Your goal. Return every entry exactly, except for any pictures.

(Collected data)

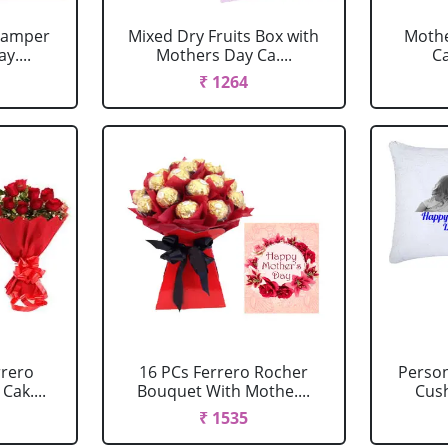
 Hamper
Mixed Dry Fruits Box with
Mothe
y....
Mothers Day Ca....
C
₹ 1264
rrero
16 PCs Ferrero Rocher
Perso
Cak....
Bouquet With Mothe....
Cush
₹ 1535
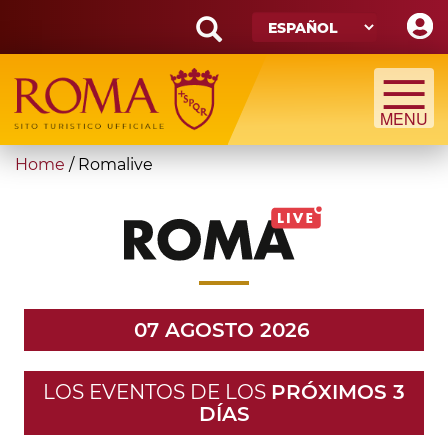
Skip
to
main
Search
content
form
Búsqueda
You
Home
/
Romalive
are
here
07 AGOSTO 2026
LOS EVENTOS DE LOS
PRÓXIMOS 3
DÍAS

Task answer.
 Hamper
Mixed Dry Fruits Box with
Mothe
y....
Mothers Day Ca....
C
₹ 1264
rrero
16 PCs Ferrero Rocher
Perso
Cak....
Bouquet With Mothe....
Cush
₹ 1535
Skip
to
main
Search
content
form
Búsqueda
You
Home
/
Romalive
are
here
07 AGOSTO 2026
LOS EVENTOS DE LOS
PRÓXIMOS 3
DÍAS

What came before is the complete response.